- [Exercises to complete]
1. In the excerpt on Cambodia's draft budget, what share of GDP does Yim Sovann say state revenue currently makes up?
2. Name every country, region, political party, and organization that the excerpt on Cambodia's draft budget mentions.
3. Write the next few sentences of the news excerpt on Cambodia's draft budget and borrowing, continuing after its final sentence.

- [Document excerpt]

He said the money would further spur the economy—which the government expects to grow by at least 6 percent this year—and was based on the state’s current five-year development plan.

The draft budget also proposes another $58.8 million in loans to cover the government overspending this year.

Opposition SRP lawmaker and spokesman Yim Sovann warned that, taken together with what the government owes already, the new loans would put Cambodia in danger of experiencing the same sort of debt crisis currently plaguing the eurozone.

“It is getting close to the red line,” he said.

Mr Sovann urged the government to do more to raise government revenues rather than take on so many new loans.

“Seven hundred million is a huge amount,” he said. “We should try harder to raise the budget with more state revenue, which is now only 12 percent of GDP. If we try to increase our efforts in revenue collection, I believe we can get double the amount.”

Indeed, the IMF in February said borrowing for projects like hydropower dams—most of them being built by China—was posing a “major” risk to the country’s debt outlook.

- [Recorded information]
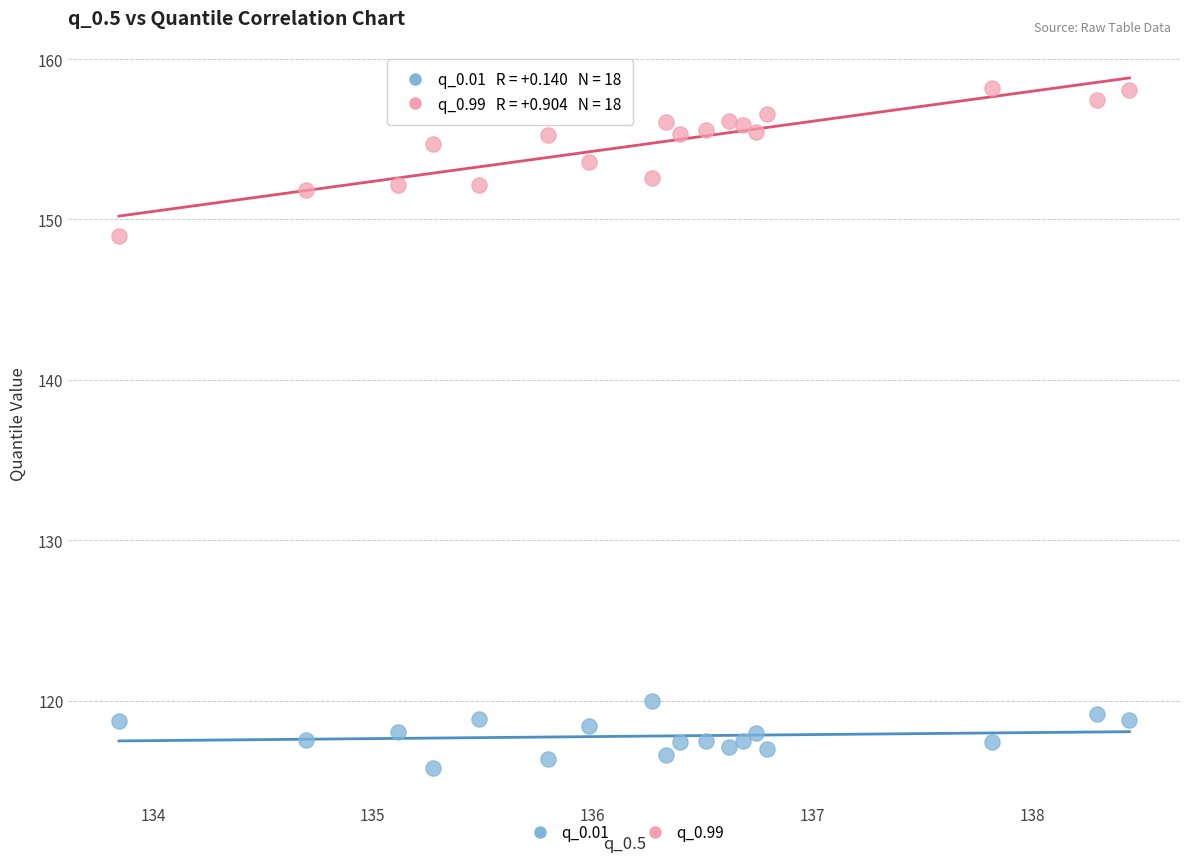

Which series reaches the minimum Y coordinate?

q_0.01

- [Answers in order]
1. 12 percent

2. SRP, Cambodia, the eurozone, the IMF, China

3.
A recent report by the NGO Forum also pointed out that at 2 percent, China’s concessional loans—nearly a third of all such loans to Cambodia—carry the highest interest rates among all the country’s lenders.

But the CPP’s Mr Yeap said the loans would be put to good use to help speed up the economy’s growth.

“We take on the loans to ex­pand economic growth; we do not use the loans to share among our people,” he said.

According to a report signed by Prime Minister Hun Sen on Oct 19, the government expects the country’s economic sector to grow 8.5 percent this year, including 11.2 percent for garments, 6.7 percent for tourism, 6.3 percent for services and 3.6 percent for agriculture.

The 2012 draft budget proposes to increase government spending 9 percent, from $2.4 billion this year to $2.62 billion. It also proposes raising revenue more than 13 percent, from $2.3 billion, to match next year’s projected expenses.